I think, ultimately, that the world described in The Thin Man is just as dark as the world of The Glass Key, but rather than describing someone suffering from that darkness as Ned Beaumont does in The Glass Key, in The Thin Man we get a picture of a couple trying to escape it. Nick and Nora spend the whole book drinking. In fact, it’s amazing that Nick is able to think about the murder at all because he spends just about the whole book drunk. He and Nora are always staying up into the early hours of the morning drinking and they barely drag themselves out of bed by noon, when the first thing Nick does is make himself another drink. They have money because of an inheritance from Nora’s father, so they can spend their lives doing whatever they want, along with devoting a little bit of time to making sure their investments stay solid. Everyone else in the book, though, is thoroughly messed up. At the center of the novel’s mystery is the Wyant family, every member of which is eccentric at best and abusive at worst.
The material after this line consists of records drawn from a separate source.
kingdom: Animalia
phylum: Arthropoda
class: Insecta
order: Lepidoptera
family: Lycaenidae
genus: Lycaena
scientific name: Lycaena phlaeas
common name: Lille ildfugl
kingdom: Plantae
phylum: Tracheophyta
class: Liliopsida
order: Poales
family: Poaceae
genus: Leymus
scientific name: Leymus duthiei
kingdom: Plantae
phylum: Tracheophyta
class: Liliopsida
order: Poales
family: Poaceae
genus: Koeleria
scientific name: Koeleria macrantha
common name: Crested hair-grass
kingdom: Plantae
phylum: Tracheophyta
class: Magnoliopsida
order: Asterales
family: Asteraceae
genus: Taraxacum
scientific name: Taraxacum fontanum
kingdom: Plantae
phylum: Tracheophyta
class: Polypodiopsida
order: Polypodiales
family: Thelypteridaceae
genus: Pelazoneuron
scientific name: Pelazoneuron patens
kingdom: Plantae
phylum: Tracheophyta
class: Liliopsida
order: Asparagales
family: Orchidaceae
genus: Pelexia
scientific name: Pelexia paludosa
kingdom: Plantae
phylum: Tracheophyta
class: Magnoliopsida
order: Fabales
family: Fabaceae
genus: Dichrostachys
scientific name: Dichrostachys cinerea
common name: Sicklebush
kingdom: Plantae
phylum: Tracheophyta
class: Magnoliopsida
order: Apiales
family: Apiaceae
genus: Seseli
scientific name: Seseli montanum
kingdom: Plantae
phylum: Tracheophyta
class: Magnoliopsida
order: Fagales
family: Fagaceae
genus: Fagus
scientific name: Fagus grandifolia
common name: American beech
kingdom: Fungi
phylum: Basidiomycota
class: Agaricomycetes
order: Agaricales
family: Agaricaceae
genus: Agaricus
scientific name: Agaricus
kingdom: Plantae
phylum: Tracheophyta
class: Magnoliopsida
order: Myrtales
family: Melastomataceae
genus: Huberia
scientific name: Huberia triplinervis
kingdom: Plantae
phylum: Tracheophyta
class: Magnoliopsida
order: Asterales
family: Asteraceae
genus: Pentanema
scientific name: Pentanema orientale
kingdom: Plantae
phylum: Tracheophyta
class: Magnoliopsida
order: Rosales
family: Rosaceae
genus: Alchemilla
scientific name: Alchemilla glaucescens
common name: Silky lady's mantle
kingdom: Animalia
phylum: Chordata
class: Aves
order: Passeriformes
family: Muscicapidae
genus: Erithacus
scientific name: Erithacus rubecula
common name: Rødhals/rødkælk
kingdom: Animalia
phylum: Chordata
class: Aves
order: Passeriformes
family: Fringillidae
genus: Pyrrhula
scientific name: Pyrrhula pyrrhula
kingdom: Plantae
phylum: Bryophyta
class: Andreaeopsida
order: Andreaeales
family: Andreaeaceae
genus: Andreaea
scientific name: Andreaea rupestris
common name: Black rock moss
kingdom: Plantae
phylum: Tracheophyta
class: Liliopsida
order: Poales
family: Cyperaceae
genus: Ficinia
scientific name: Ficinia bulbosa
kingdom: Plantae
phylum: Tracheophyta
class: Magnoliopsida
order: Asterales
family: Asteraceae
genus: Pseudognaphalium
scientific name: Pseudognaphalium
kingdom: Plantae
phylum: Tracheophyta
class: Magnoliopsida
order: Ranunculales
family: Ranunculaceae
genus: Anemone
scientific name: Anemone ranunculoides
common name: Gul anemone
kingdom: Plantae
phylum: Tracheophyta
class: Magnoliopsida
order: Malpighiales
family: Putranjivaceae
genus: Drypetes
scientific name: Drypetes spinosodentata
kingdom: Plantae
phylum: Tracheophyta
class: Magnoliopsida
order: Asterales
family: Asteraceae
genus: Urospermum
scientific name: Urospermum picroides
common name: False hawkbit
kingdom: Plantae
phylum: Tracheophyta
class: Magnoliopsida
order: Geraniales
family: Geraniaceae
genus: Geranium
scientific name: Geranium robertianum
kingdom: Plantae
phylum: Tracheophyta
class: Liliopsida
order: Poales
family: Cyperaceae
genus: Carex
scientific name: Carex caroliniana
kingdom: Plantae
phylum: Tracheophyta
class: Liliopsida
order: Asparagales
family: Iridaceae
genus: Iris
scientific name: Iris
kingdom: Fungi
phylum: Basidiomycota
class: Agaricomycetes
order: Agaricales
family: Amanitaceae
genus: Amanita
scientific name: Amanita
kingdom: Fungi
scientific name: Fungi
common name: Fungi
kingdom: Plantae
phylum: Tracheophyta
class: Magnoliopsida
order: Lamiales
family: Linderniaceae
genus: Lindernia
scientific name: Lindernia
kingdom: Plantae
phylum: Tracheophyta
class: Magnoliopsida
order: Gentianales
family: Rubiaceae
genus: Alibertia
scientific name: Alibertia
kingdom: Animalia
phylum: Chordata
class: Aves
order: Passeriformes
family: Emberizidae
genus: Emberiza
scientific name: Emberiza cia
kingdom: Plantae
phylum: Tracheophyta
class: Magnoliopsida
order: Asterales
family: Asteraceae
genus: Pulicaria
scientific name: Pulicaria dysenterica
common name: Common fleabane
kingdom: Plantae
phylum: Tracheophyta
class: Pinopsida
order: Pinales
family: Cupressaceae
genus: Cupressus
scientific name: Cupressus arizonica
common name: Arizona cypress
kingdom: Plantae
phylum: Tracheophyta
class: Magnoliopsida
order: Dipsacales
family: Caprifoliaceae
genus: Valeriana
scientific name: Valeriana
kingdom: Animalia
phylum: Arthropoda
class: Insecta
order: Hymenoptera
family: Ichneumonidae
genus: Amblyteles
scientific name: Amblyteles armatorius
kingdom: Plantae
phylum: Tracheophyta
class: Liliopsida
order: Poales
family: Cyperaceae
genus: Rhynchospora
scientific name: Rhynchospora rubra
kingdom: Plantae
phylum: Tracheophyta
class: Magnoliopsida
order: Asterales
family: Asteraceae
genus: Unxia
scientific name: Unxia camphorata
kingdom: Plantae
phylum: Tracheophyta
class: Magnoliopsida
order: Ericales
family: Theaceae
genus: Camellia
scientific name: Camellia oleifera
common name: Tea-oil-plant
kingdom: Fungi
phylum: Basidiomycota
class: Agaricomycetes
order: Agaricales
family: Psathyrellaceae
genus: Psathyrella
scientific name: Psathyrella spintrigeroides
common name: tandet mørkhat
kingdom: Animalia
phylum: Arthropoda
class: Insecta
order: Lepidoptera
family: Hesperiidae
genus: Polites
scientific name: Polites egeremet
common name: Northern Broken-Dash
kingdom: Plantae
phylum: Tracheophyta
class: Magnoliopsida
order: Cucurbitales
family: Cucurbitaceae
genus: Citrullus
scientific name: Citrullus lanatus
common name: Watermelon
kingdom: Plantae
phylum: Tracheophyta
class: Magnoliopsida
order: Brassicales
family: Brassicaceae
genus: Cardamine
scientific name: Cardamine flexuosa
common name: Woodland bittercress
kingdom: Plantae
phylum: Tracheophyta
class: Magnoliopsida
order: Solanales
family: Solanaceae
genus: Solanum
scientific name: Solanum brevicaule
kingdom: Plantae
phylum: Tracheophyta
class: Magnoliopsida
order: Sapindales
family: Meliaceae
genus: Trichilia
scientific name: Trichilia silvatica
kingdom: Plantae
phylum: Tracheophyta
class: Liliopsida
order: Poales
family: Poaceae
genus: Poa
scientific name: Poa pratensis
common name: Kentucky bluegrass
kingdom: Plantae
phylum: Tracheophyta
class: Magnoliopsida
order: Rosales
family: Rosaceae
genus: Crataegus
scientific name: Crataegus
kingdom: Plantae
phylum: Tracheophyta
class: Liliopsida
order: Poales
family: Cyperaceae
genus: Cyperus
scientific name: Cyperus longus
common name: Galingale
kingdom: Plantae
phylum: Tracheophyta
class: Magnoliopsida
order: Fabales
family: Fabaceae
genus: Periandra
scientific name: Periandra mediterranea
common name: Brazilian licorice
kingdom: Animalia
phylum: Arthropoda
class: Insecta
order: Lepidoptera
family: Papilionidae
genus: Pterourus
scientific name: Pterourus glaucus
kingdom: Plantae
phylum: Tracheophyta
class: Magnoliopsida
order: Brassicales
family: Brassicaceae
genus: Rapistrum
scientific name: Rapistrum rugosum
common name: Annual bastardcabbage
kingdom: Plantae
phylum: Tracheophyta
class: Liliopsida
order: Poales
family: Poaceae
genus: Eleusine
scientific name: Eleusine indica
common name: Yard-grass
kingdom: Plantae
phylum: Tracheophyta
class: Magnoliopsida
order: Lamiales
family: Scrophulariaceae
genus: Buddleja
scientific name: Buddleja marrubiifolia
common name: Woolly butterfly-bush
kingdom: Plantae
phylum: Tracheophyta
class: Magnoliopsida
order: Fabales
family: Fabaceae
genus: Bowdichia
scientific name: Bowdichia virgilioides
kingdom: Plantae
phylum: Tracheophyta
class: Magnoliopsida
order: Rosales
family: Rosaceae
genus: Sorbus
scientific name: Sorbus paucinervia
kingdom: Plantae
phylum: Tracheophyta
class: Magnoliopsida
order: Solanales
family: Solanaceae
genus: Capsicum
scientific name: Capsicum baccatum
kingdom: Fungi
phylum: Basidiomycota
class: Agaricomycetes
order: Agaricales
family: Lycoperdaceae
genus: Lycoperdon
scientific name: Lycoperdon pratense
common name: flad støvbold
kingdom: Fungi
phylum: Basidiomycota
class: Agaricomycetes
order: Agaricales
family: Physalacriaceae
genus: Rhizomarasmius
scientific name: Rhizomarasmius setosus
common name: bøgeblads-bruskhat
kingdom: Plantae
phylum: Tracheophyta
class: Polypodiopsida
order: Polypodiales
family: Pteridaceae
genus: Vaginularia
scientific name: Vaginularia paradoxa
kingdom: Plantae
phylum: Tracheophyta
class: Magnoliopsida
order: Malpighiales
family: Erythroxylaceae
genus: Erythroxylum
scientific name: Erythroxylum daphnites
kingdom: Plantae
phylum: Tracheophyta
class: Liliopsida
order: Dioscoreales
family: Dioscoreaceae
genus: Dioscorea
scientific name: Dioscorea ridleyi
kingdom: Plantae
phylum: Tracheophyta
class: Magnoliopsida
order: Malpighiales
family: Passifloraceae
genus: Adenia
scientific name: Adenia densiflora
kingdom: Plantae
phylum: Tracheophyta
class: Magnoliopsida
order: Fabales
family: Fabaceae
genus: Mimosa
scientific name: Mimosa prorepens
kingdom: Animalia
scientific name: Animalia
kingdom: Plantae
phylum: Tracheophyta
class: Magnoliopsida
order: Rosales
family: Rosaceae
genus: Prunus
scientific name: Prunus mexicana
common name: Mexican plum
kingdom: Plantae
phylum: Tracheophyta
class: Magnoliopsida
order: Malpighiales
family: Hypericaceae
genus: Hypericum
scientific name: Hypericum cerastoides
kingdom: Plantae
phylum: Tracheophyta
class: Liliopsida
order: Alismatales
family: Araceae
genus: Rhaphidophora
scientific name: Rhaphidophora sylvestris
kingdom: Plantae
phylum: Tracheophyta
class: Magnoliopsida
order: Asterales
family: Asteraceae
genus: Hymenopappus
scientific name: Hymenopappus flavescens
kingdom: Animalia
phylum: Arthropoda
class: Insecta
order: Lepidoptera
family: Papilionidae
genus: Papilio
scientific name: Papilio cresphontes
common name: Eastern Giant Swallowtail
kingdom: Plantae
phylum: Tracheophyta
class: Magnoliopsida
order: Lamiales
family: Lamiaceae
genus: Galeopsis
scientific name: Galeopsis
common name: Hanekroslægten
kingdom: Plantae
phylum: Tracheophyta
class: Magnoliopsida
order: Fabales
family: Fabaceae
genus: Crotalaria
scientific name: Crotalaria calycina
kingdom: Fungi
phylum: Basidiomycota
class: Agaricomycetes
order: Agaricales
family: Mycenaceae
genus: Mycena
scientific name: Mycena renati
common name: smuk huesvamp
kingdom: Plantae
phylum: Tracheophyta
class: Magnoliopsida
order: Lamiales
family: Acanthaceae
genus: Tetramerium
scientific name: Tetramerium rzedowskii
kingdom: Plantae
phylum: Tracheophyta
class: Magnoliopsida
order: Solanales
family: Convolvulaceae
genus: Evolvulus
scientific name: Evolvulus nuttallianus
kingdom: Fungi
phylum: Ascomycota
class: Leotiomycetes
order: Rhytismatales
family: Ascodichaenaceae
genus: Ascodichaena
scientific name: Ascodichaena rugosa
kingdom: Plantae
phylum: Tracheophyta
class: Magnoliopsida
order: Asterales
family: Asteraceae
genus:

They do terrible things to each other, as do the book’s other couple, the Quinn’s. The only happy relationship is the one between Nick and Nora. And it’s easy to wonder just how happy they would be if they didn’t have their money and their alcohol.
So the message seems to be that life sucks, and if you’re lucky, you’ll have the means to ignore it. If not, you’re stuck. I wanted the book to confront that reality more directly, however, which is something The Glass Key did very well.
I haven’t watched the movie yet, but it’s coming from Netflix soon. From what people said today, it sounds like it’s lighter and funnier than the book was, and I’m eager to make the comparison myself.